EXTRACT >>
--

Another tip: If you get a showing request and it’s a time that doesn’t work for you, don’t just decline it. Suggest another time. Let the buyer know you’re trying to work it out.
How the market affects home sales
Even if you’ve made all the right moves and your home is in great shape, it still may sit on the market if sales in your area are slow. If it’s a slow seller’s market where you live, that’s going to be reflected in all home sales, not just yours. “You have to look at how quickly other houses around you are selling,” Coley said. “If everything is sitting and you need to sell, the price has got to be reflective of that, and you have got to have the ‘wow’ factor.”
What to do if you still can’t sell your house
If you’ve made all the updates you’re willing to make, you’ve staged your home, you’re being flexible about showings, and it’s still not selling, you’ll have to make some decisions. Are you willing to drop the price further to entice buyers? And have you really tried your hardest?

--

DATASET ENTRIES >>

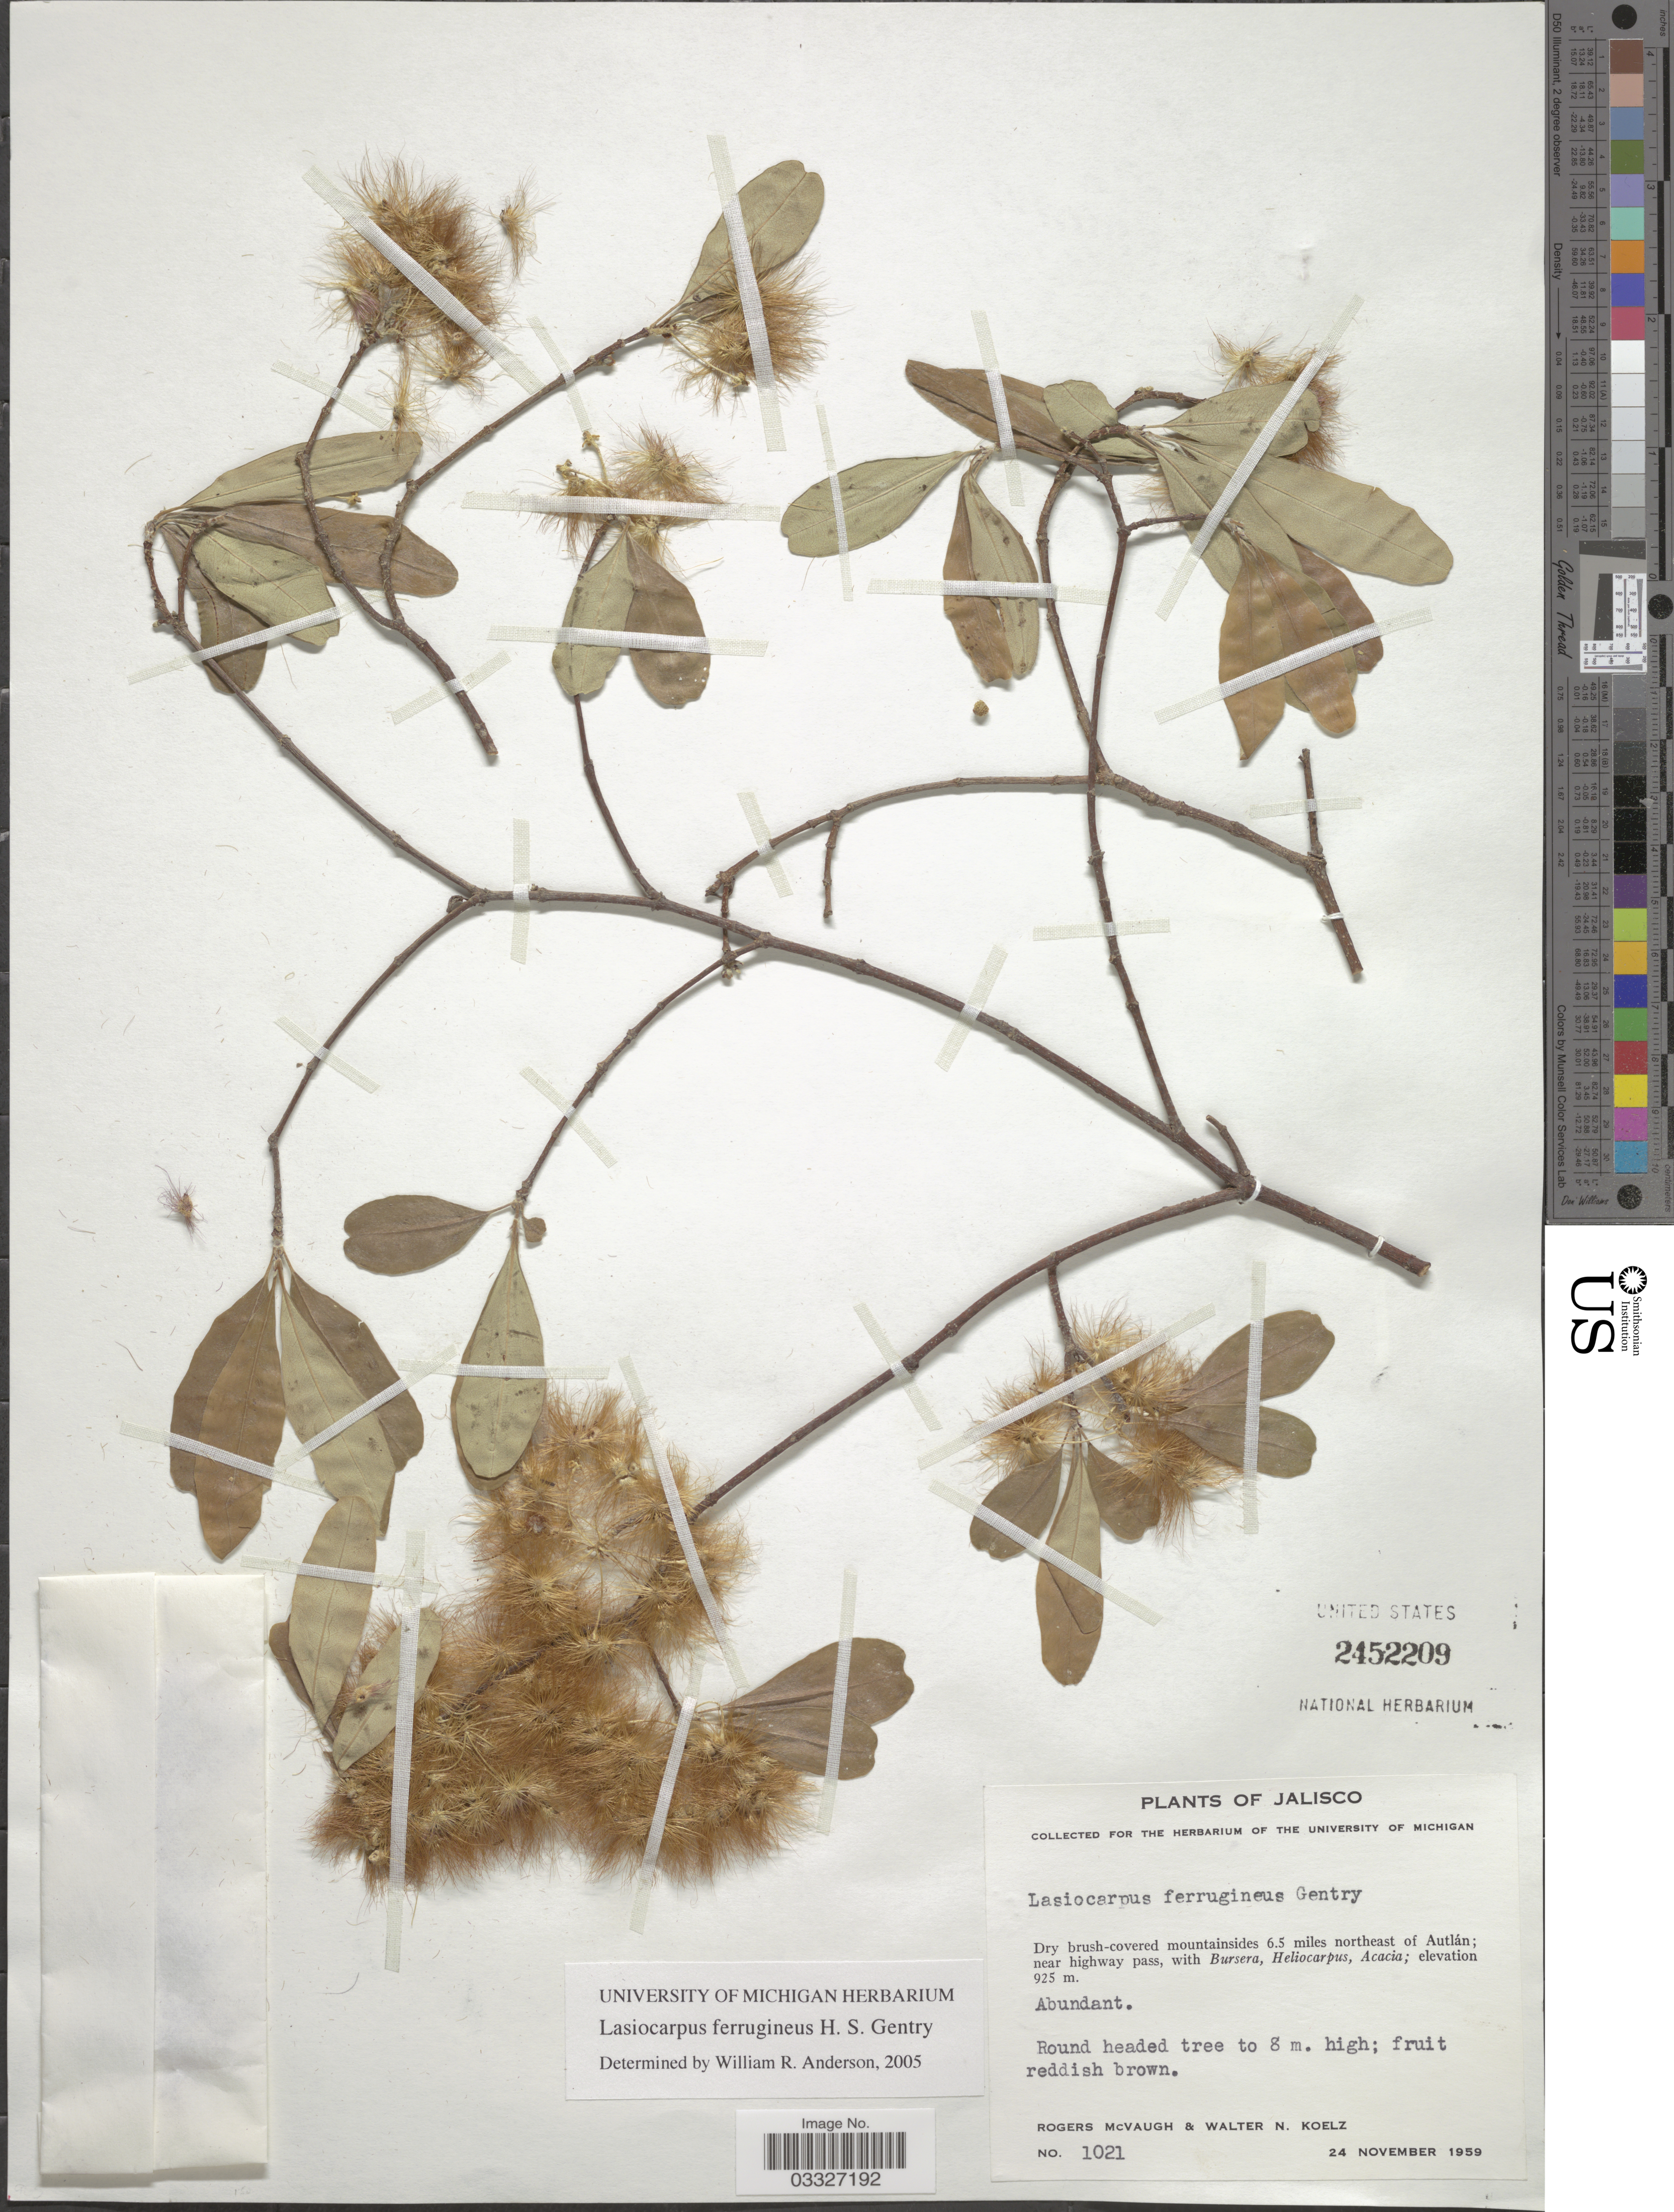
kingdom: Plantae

--

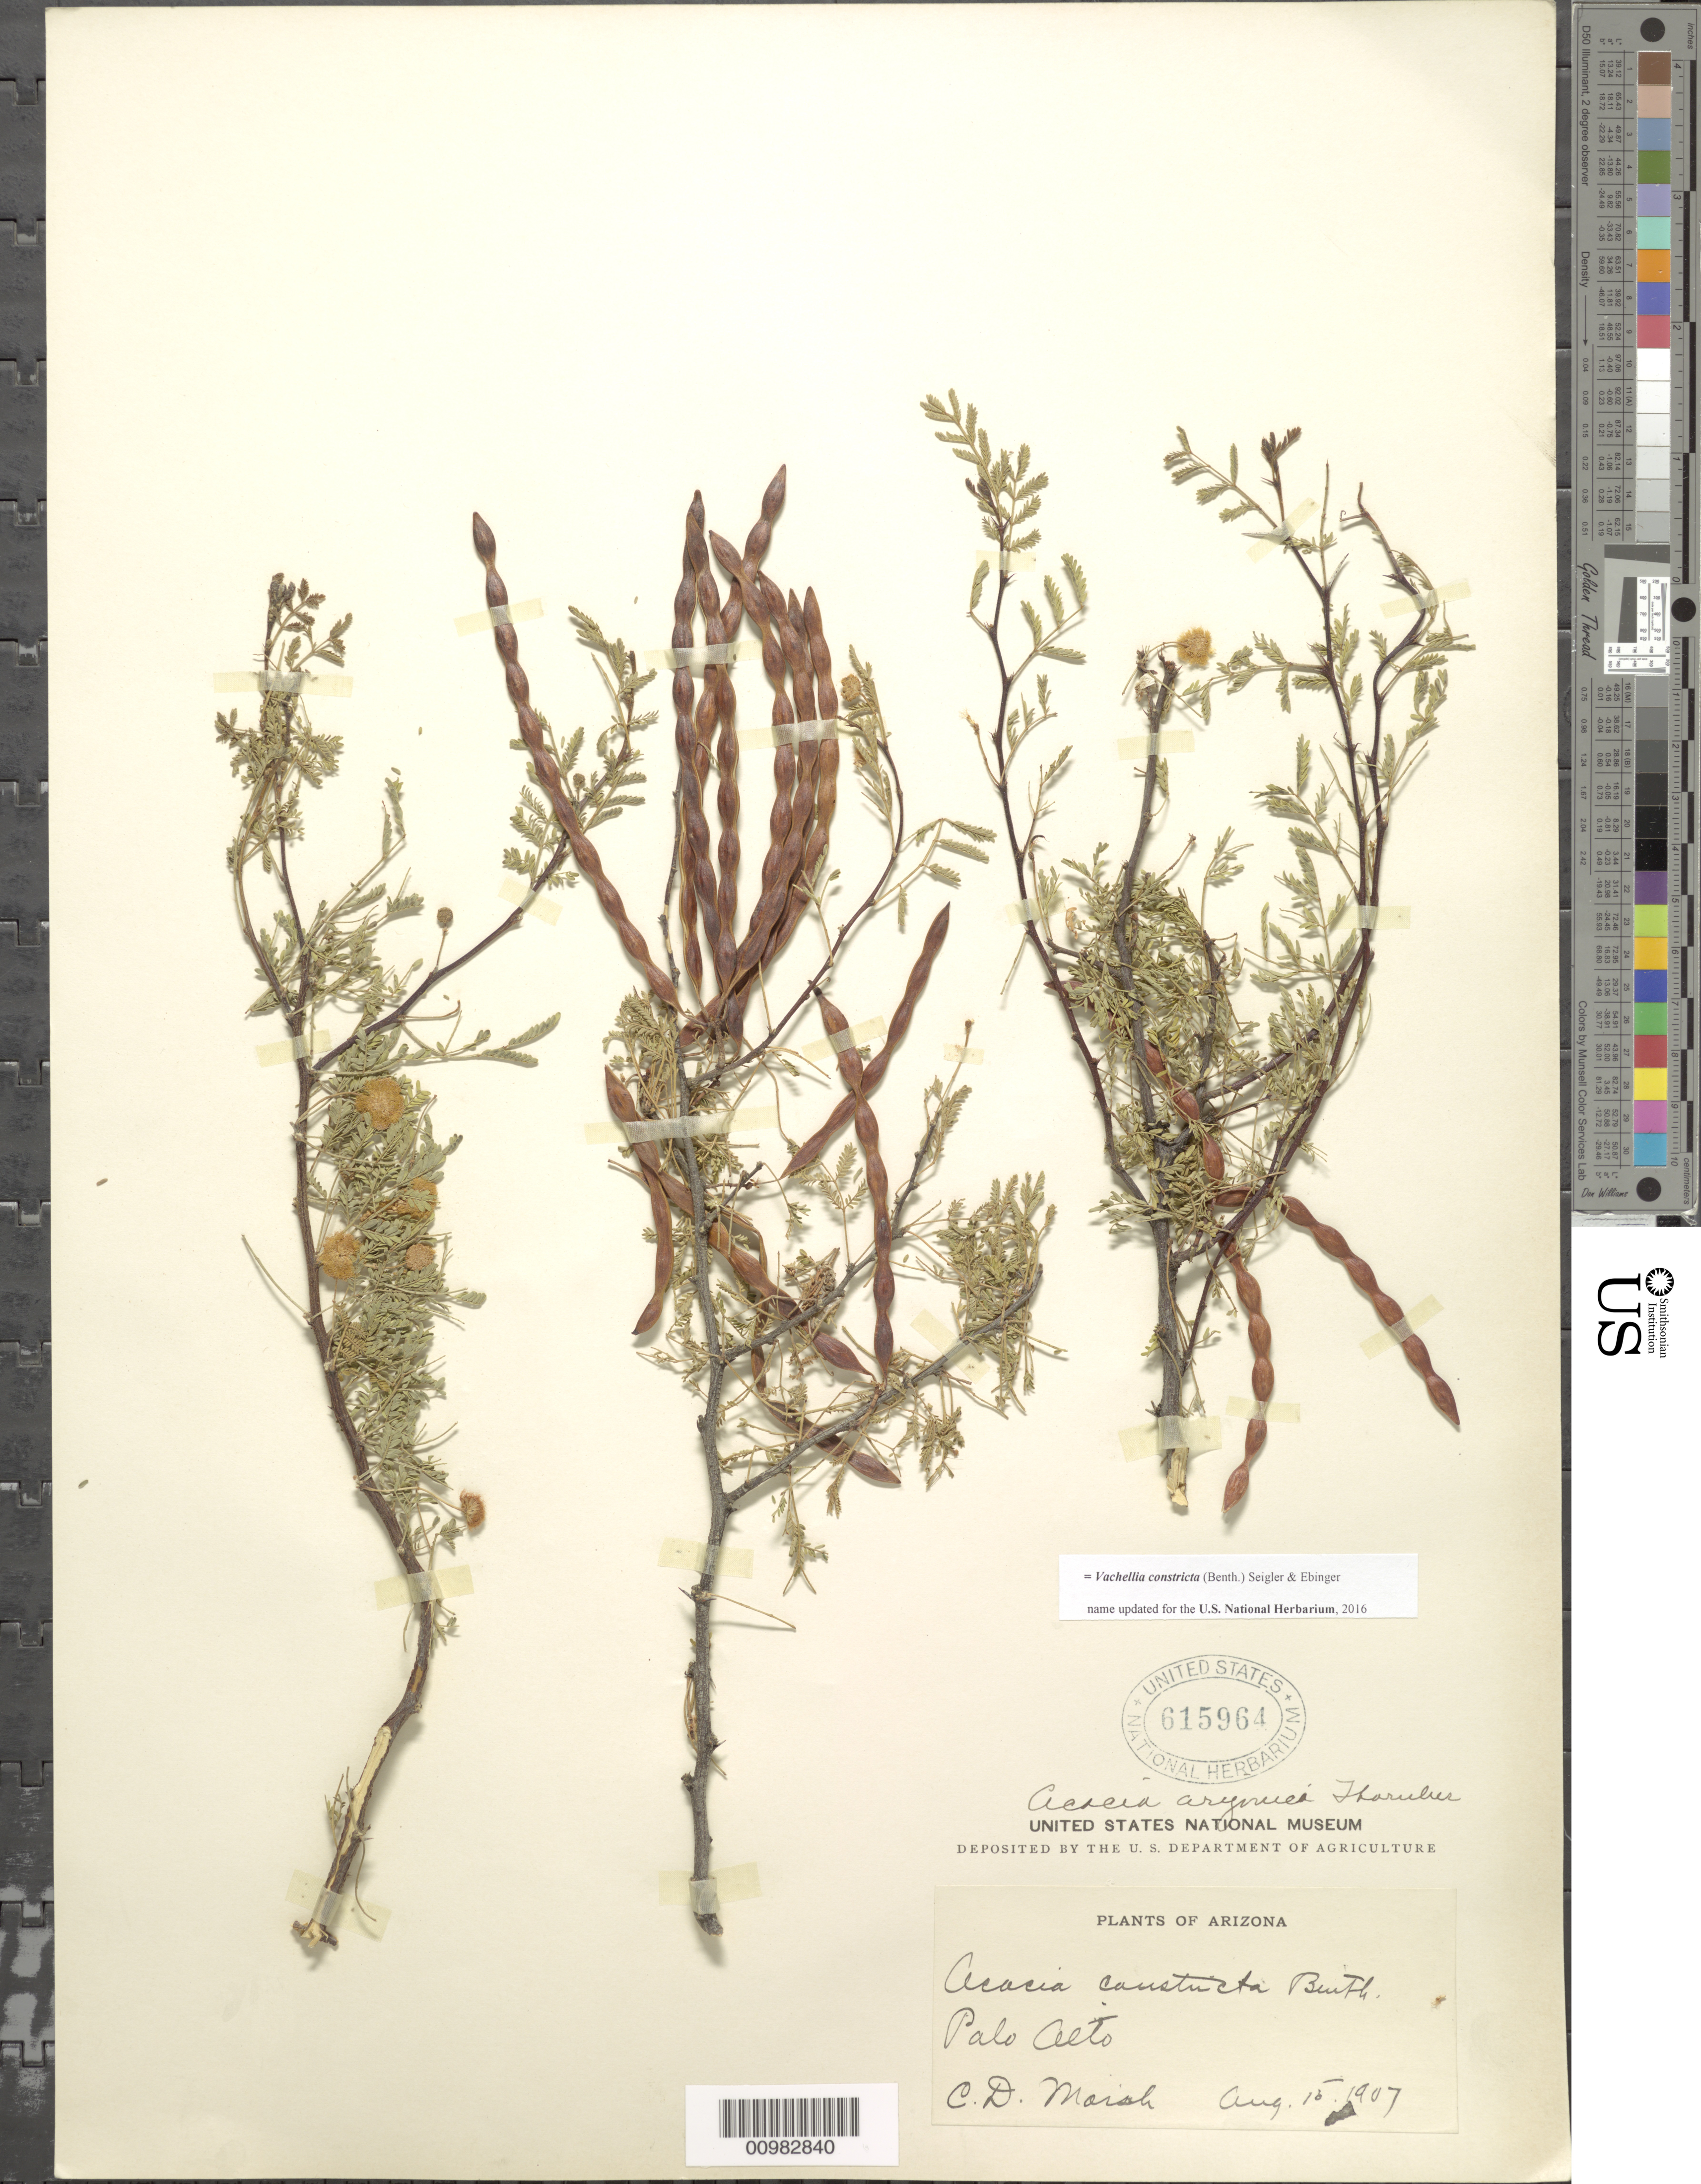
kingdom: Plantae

--

EXERCISE OBJECTIVE >> Pick up the piece on selling a home right after its last sentence and keep it going.

RESPONSE TO THIS EXERCISE >>
“You have to get aggressive about price,” Coley said. “You need to put an apple pie in the oven, you’ve got to get really creative and try to make your house stand out, and you’ve got to take advantage of every showing that you get.” Sometimes sellers get worn out by multiple showings with no offers, and they stop making as much effort, but you’ve got to keep putting your best house foot forward.
That said, if it’s been weeks and there’s very little market activity, and you’re not willing to put money into renovations or drop the price further, you may have to take the home off the market and try again at a better time. “You’re not doing it any justice by letting the days on market tick up,” Coley said.